#### [Instruction]
The response should hold each line from the entries below where "practica" is found.

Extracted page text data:
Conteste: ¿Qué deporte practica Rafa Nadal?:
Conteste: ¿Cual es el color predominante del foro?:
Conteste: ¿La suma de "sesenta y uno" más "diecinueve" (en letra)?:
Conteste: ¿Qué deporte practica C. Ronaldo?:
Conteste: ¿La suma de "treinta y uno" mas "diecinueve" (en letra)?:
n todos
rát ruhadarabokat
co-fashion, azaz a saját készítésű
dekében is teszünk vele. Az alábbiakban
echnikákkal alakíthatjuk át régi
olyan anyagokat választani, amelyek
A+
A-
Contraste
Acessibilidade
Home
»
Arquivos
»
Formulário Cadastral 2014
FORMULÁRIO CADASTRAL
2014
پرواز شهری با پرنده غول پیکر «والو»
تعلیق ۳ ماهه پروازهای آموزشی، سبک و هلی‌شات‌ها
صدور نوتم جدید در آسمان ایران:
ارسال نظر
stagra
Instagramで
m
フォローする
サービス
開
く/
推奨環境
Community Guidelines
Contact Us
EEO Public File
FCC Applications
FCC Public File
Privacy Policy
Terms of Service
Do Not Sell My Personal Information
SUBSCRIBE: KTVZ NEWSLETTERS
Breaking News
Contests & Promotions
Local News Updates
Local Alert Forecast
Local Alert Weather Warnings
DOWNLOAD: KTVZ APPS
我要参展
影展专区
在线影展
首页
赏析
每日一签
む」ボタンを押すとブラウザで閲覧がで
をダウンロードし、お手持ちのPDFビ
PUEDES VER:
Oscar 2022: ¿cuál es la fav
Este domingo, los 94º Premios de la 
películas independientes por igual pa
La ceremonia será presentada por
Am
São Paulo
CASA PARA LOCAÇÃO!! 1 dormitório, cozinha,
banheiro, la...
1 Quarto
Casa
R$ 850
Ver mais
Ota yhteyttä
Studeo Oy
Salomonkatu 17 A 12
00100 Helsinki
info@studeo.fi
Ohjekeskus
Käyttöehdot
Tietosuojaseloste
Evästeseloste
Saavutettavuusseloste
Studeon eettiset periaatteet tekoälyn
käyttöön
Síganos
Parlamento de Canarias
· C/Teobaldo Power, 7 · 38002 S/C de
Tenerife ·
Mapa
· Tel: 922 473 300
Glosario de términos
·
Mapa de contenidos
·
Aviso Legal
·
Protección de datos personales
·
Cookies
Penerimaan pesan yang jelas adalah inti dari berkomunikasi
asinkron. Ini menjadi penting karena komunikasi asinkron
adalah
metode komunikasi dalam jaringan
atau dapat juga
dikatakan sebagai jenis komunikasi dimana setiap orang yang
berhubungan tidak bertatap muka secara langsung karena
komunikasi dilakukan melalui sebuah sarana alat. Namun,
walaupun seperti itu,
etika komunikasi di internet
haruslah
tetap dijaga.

#### [Your response]
Conteste: ¿Qué deporte practica Rafa Nadal?:
Conteste: ¿Qué deporte practica C. Ronaldo?:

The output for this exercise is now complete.